The charges largely predate the five months Manafort spent on Trump's campaign. If convicted on all counts, Manafort could face eight to 10 years in prison based on federal sentencing guidelines, according to sentencing expert Justin Paperny.
Gates made numerous damaging admissions during cross-examination.
Gates admitted to stealing from Manafort, but he said he did not know how much money he took. Looking at a ledger listing nearly $3 million in transactions, he was unable to say which ones were legitimate and which ones he initiated with false expense reports.
Downing also pressed Gates about creating "fake and phony" invoices to trigger payments to himself from Manafort's accounts in Saint Vincent and the Grenadines.
"Are they payments for your secret life?" Downing asked.
"No, they're not," Gates said.
Prosecutors hope to wrap up their case this week. Manafort's trial is the first on charges brought by Mueller's office, who is also investigating whether Trump campaign members coordinated with Russian officials.
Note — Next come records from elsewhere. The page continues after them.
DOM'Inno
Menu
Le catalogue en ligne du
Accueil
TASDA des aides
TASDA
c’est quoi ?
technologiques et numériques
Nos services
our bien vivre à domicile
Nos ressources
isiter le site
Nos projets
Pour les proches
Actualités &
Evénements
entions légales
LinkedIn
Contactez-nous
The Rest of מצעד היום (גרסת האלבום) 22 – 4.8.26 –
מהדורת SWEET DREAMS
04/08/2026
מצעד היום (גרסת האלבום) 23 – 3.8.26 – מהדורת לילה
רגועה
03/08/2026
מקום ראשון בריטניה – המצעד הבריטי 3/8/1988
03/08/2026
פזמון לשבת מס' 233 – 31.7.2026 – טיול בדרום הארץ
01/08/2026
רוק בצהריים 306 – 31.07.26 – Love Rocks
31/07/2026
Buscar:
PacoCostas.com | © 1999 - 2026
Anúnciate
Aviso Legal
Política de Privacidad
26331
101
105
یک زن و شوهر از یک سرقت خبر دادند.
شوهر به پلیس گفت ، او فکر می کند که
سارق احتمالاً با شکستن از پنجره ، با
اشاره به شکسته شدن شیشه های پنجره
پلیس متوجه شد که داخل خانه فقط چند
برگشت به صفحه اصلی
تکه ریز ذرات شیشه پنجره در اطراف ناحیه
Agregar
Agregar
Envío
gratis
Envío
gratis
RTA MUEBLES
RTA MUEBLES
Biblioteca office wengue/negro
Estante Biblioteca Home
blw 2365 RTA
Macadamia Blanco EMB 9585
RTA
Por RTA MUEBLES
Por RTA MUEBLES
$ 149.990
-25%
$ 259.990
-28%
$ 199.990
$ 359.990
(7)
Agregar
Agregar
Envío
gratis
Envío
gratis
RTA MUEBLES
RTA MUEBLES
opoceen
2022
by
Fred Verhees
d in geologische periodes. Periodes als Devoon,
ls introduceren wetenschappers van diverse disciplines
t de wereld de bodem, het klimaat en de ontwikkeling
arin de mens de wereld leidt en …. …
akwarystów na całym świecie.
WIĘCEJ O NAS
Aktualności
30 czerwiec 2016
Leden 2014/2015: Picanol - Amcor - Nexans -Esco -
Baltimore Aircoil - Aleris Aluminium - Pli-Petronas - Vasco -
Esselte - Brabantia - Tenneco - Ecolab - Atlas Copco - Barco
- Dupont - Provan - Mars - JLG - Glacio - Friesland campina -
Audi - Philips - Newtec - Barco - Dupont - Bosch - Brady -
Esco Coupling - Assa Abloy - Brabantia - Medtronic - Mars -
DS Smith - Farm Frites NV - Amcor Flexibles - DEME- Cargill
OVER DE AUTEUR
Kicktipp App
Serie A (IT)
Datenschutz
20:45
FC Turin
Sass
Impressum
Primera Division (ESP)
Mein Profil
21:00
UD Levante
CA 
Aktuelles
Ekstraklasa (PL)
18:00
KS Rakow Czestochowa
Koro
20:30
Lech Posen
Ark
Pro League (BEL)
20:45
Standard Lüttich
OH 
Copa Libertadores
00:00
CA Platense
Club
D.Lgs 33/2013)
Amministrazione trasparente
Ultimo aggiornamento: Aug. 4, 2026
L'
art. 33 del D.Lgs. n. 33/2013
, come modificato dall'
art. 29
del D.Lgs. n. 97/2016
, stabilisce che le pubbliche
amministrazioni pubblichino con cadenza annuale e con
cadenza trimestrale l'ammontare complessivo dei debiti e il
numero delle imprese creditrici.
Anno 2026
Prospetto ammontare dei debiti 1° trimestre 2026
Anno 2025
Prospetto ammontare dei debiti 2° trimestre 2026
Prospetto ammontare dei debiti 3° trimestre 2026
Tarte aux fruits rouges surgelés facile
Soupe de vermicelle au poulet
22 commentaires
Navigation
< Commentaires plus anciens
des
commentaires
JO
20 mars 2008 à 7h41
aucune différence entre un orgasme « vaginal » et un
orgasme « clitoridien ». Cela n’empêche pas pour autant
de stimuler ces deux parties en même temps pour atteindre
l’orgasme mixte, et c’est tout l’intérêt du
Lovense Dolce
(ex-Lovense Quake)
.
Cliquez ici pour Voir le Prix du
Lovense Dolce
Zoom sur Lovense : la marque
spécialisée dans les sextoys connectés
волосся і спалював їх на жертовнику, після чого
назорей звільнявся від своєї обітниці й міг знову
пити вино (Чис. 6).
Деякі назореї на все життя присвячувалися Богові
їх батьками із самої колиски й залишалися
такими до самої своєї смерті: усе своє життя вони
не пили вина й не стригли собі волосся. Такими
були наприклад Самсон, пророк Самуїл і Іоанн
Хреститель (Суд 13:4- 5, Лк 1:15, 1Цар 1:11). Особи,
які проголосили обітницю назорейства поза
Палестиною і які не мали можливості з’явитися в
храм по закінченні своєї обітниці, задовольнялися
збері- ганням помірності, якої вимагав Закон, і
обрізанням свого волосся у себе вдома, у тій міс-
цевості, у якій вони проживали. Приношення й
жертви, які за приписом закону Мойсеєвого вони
Gates also worked on the campaign.
During questioning by prosecutors on Tuesday morning, Gates said that Manafort had emailed him in late 2016 asking for the incoming Trump administration to consider tapping Federal Savings Bank Chief Executive Steve Calk for Secretary of the Army.
Employees from Federal Savings Bank are expected to testify later this week. Prosecutors allege that the bank lent Manafort money based on fraudulent documents, and that Calk was named an adviser to the campaign and sought the Army post as part of a quid pro quo.
Calk and Federal did not reply to requests for comment.
Gate's testimony was part of the prosecution's effort to prove that Manafort was responsible for financial maneuverings that he and other witnesses have testified include filing false tax returns, defrauding banks in borrowing against real estate, and failing to report foreign bank accounts.
One part of his testimony led to laughter in the courtroom.
"Not happy. I just saw this. WTF," Manafort wrote to Gates in an email using a common shorthand to show exasperation after learning his projected tax payment for 2014.
Gates said that he helped fabricate documents to convert some income to a loan to lower Manafort's tax bill.
Gates also acknowledged creating a fraudulent letter for movie producer and political operative Steven Brown, who pleaded guilty in April to participating in a scheme that defrauded investors of over $9.5 million involving false documents. Walter Mack, Brown's lawyer, declined comment.
Gates also testified on Tuesday how he and Manafort hid income earned for political work in Ukraine, explaining their efforts to set up companies in Cyprus so they could easily be paid by Ukranian businessman who held bank accounts there.
Prosecutors showed contracts laying out that Manafort would be paid $4 million a year in quarterly installments of $1 million, all channelled through Cyprus. The funds were logged as loans in order to meet later audits in Cyprus that required documentation of transfers between bank accounts. Gates testified they were not loans but compensation to Manafort.